**Objetivo de la tarea**.
Copia del texto sobre el hisopo atorado en el oído el fragmento que va desde "A Pie de Calle: El" hasta "aditamento con luz.", incluidas ambas partes.
═══ Texto dado
A Pie de Calle: El hisopo asesino

Guillermo Manzano

Acostado. La cabeza de lado. Tufillo a sangre. Medicamentos. Olores fuertes y combinados. La mujer se acercó. Una mano ocupada con unas pinzas largas y delgadas. La otra con un aditamento con luz.
“No se mueva”, me dijo. Sentí cómo entraba ‘algo’ en mi oído izquierdo. Luego percibí y escuché cómo salía poco a poco ‘eso’ que traía adentro… ¿Cómo carajos llegué ahí?
Dos horas antes había terminado de bañarme. Listo para iniciar el día. Ya había tomado mis tres reglamentarias tazas de café. No faltaba nada. Sólo salir al mundo. ¿En qué momento lo pensé? No sé.
El caso es que tomé un cotonete y lo introduje en el oído izquierdo. ¡Madres!, el algodón se desprendió del tubito de plástico.
Sereno y tranquilo pedí a la hija que me auxiliara. Saqué de la navaja suiza el ‘quemabachas’. La instrucción fue precisa: “con cuidado saca el algodón del oído”. No pudo.
Menos sereno fui a la clínica del IMSS que está a escasos 200 metros de casa. La enfermera-recepcionista-asistente me atendió. Fue clara: “no tenemos instrumental. Deje ver si lo puedo ayudar”.
Me dijo que me sentara en una camilla. Encendió una lámpara. Igual a las que tienen algunos arquitectos e ingenieros en sus restiradores. Mientras, atendía a ‘Doña Margarita’. Supe que la señora pesaba 62 kilogramos. Estaba bien de la presión arterial y su próxima cita será el 5 de febrero.
memobares/foto

Preguntó de qué lado tenía ‘el problema’. Me acercó el rostro a la lámpara. Vi una pinza, casi como las del ‘maistro mecánico’. Desistió: “vaya a la clínica 11, a urgencias para que le saquen el algodón”.
Salí de la clínica. Pensé en los casi 25 años de cotización al Seguro Social y la primera vez que requiero servicio, no me lo pudieron dar. Empecé a sentir molestia. Dolor tenue, ligero. Pero dolor al fin.
Opté por hacer caso parciamente. Ir a urgencias pero no del IMSS, sino del Centro de Especialidades Médicas.
Llegué. Pedí informes. Me mandaron a una sala alterna de la general. 10 minutos de espera, llega una doctora. Pide datos generales. Me da un pedazo de papel rectangular que dice ‘verde’. Voy de nuevo a la recepción. Paso a caja. Regreso.
══════
═══ Datos mostrados
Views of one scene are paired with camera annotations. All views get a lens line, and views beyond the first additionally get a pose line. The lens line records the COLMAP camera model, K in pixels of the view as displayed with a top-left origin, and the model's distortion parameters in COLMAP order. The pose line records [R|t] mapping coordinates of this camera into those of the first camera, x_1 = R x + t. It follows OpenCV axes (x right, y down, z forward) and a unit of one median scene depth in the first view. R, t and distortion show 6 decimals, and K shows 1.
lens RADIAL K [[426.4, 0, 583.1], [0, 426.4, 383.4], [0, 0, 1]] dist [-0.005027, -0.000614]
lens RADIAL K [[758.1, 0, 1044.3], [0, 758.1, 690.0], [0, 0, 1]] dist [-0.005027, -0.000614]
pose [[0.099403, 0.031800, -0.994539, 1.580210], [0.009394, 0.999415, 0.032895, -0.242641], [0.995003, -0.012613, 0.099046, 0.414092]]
══════
**Solución desarrollada**.
A Pie de Calle: El hisopo asesino

Guillermo Manzano

Acostado. La cabeza de lado. Tufillo a sangre. Medicamentos. Olores fuertes y combinados. La mujer se acercó. Una mano ocupada con unas pinzas largas y delgadas. La otra con un aditamento con luz.